Minha posição pessoal é que teremos pouca alteração de nomes no Poder
Legislativo. Isto deriva dos movimentos de reação que a elite política teve desde as
jornadas de junho de 2013 e, sobretudo, da Operação Lava Jato. As reformas eleitorais
que foram feitas desde então vieram no sentido de fortalecer mais os partidos e seus
principais candidatos diante do eleitorado e, com maior ênfase, daquilo que chamo de
“indústria do voto”.
Mas há um aspecto que quero destacar e que contribuirá de forma decisiva para
que o percentual de reeleição seja muito mais alto do que muitos esperam. É que nossa
eleição proporcional vem se assemelhando cada vez a um método que vigorou no Brasil
imperial, que eram as eleições indiretas para o legislativo. Nelas um grupo muito
pequeno de eleitores elegia um colégio eleitoral para escolher os representantes de
cada Estado. O cidadão votava em alguém que votaria no escolhido final, numa
metodologia indireta de votação.
Digo que nosso sistema está muito próximo em função do elevado número de
partidos, coligações e candidaturas que presenciamos a cada eleição. Diante desta
fragmentação incentivada pelo sistema e agravada pela ampliação das vagas nas
câmaras de vereadores os eleitos saem das urnas com uma proporção cada vez menor
do eleitorado total. Acrescente-se aí a forte evolução do anti-voto ou voto ABN
(abstenção, branco e nulo), que reduz a base de cálculo dos chamados votos válidos.

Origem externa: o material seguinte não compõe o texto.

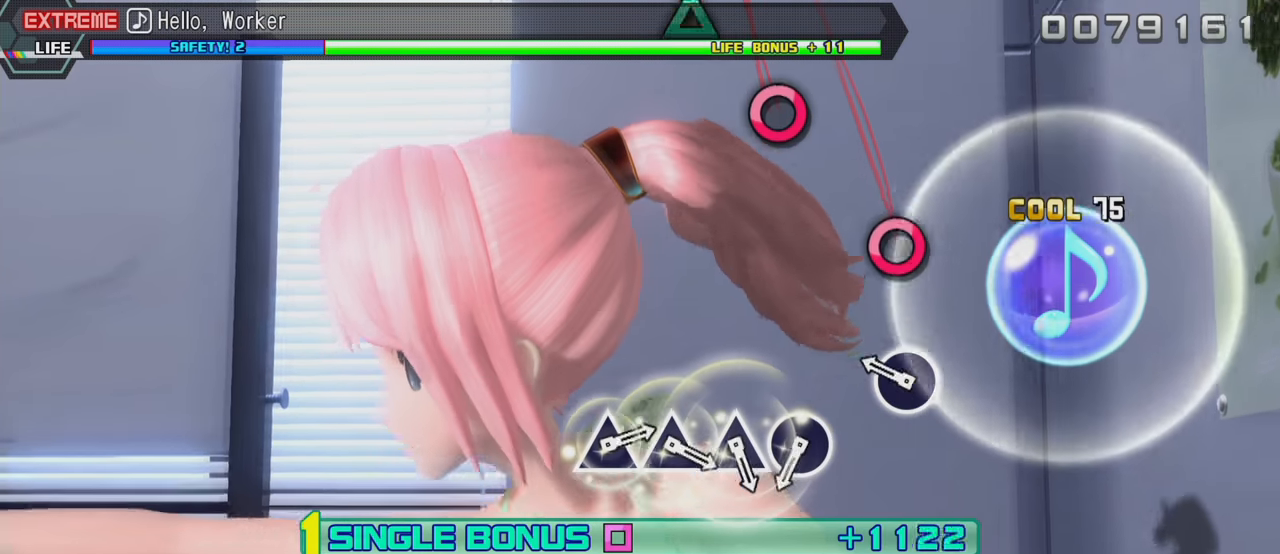
{"buttons": ["L2"], "left_stick": "center", "right_stick": "center", "events": [[250, "CIRCLE", "down"], [333, "CIRCLE", "up"]]}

No caso de Cuiabá, por exemplo, os 25 vereadores titulares eleitos somaram
cerca de 80.000 votos. Parece muito, mas representou menos de 20% dos quase 415.000
eleitores registrados em Cuiabá. Os outros 80% votaram na legenda, em outros
candidatos ou, ainda, optaram pelo ABN. Na eleição para deputado federal e estadual
em Mato Grosso tivemos percentuais um pouco mais altos, na faixa de 33 a 34%. Mas
os eleitos apresentaram em sua maioria uma estrutura organizacional e financeira
importante, que lhes permitiu garantir os seus redutos de votos e ganhar na quantidade
de seus respectivos partidos ou coligações.
Tivemos em Cuiabá um pequeno grupo de 25 candidatos num total de 474 sendo
eleitos. Isto significa que em torno de 5% ficou com quase 20% do eleitorado. Os demais
“fizeram escada” para eles como se fala na gíria do meio político. Este 95% era formado
por candidatos de média competitividade ou que erraram no cálculo político na hora de
se coligarem, como no caso do PSDB e PSB em Cuiabá de 2016. Ou ainda por candidatos
de pouca expressão que acabam entrando em espaços políticos que os mais
competitivos não conseguem ou têm dificuldade. É neste sentido que entendo a eleição
como indireta, uma vez que a maior parte dos eleitores votou nos outros candidatos
que deram condições de vitória aos eleitos.
Quer dizer, ainda que uma grande quantidade de eleitores opte por candidatos
novos, basta os antigos fidelizarem um eleitorado expressivo e repetirem as suas altas
votações individuais para garantir a sua eleição de novo. Este arranjo político sofrerá
pouca alteração este ano, em que ainda não vigorarão a cláusula de barreira e a
proibição de coligações na eleição proporcional. Existem várias formas de sair disto, mas
passam por uma reforma política decente nacional.